The Secret Posts - Attack Waves

(Written 04/02/2008)

I’ve been debating how attack waves and levels are going to work. The simplest solution, and the one I’m probably going to go with, is to add a “_level” variable to the Game class that stores the current level number, along with a “_distance” variable. This will store the distance that the player has travelled during the level.

With these two variables, I will know where the player is in the overall game world and can use that data to trigger new enemies. The code will look something like this:

switch (_level) {
    case 1:
        switch(_distance) {
            case 10:
                createNewRocket();
                createNewRocket();
                createNewUFO();
                break;
        }
        break;
}

In the above code, two rockets and a UFO are created when the screen scrolls 10 pixels upwards in level 1.

I might even create level objects containing this logic to keep the code tidy. That way, each level can implement its own “createNewUFO()” function, so each level can inject its own movement and cannon engines into the enemies.

One nice touch in Sagaia/Darius 2 is the concept of attack waves.
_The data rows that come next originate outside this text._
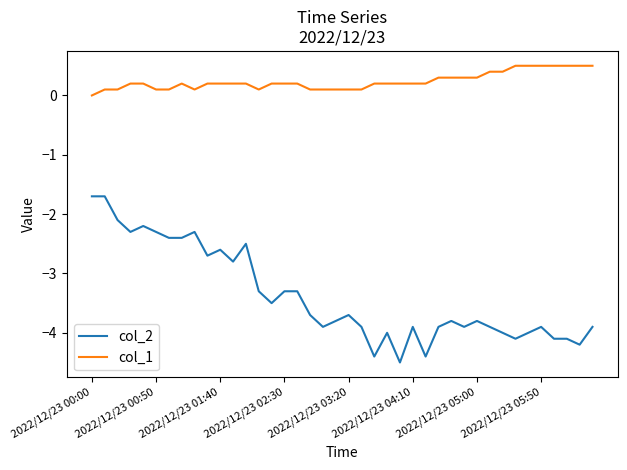

Which series has the largest total across all categories?

col_1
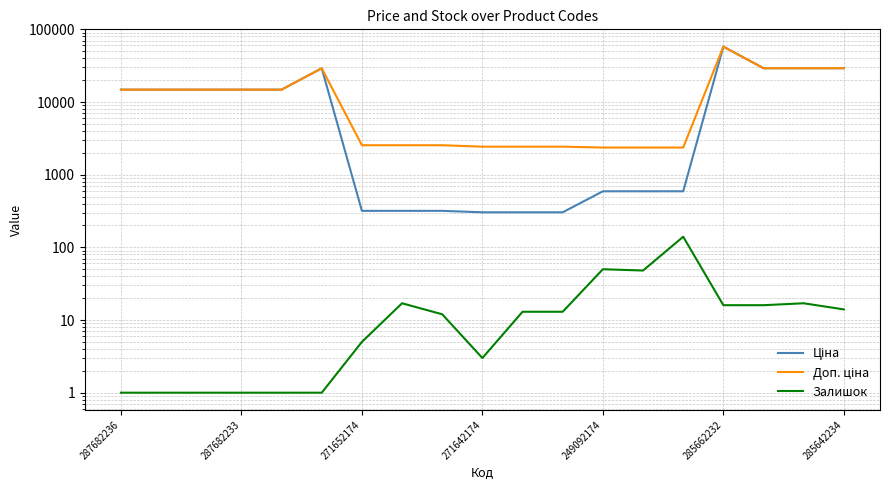

Which series has the widest spread of values?

Ціна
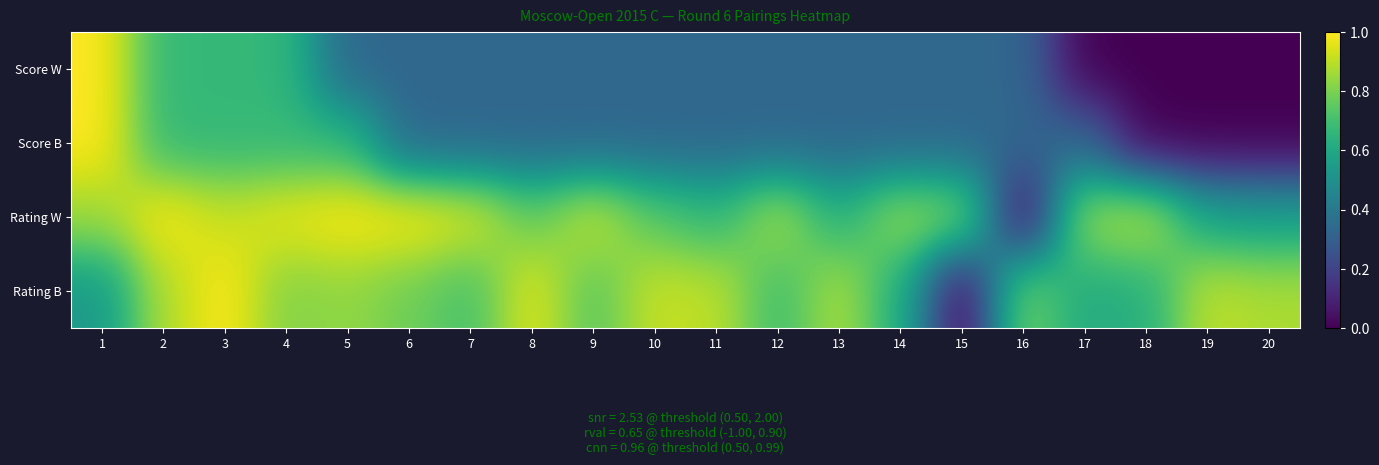

Rank the series at 14 from highest to lowest value.

Rating W, Rating B, Score W, Score B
If you shoot all of the first wave of enemies that attack you get a bonus. If you miss one, you don’t get the bonus. This would be achievable by adding in a “wave” property to the (newly created) Enemy class, and keeping track of the number of alive/dead enemies in each wave in the Level object. Attack waves are great because they add an element of strategy to the game - do you go for the single high point value enemy that takes half a dozen shots to kill, or do you shoot the enemies in a fast-moving but weak attack wave? Individually they aren’t worth many points, but they will give you a big bonus if you manage to get them all.

The argument against implementing attack waves is two-fold. I haven’t got enough time - I might come back to it later. The second argument against it is that I want score bubbles to appear for every enemy explosion, not individual bubbles for waves of enemies. This is part of my idea that an excessive amount of movement on the screen will compensate for the lack of colour. I suppose it might be possible to have bubbles for both standard explosions and wave bonuses.

New stuff includes a “Score” class for managing the current and high scores, removing the unneeded Sprite class, making clipping optional in the render engines, and adding bounding box and pixel collision detection to the GameSprite class. The SDLTools class has methods for getting the colour of a pixel and for checking if it is transparent, in addition to the same set of functions for working with surfaces other than the screen. I’ve added “Enemy” and “EnemyManager” classes, and altered all of the enemy sprites so that they inherit from Enemy instead of GameSprite.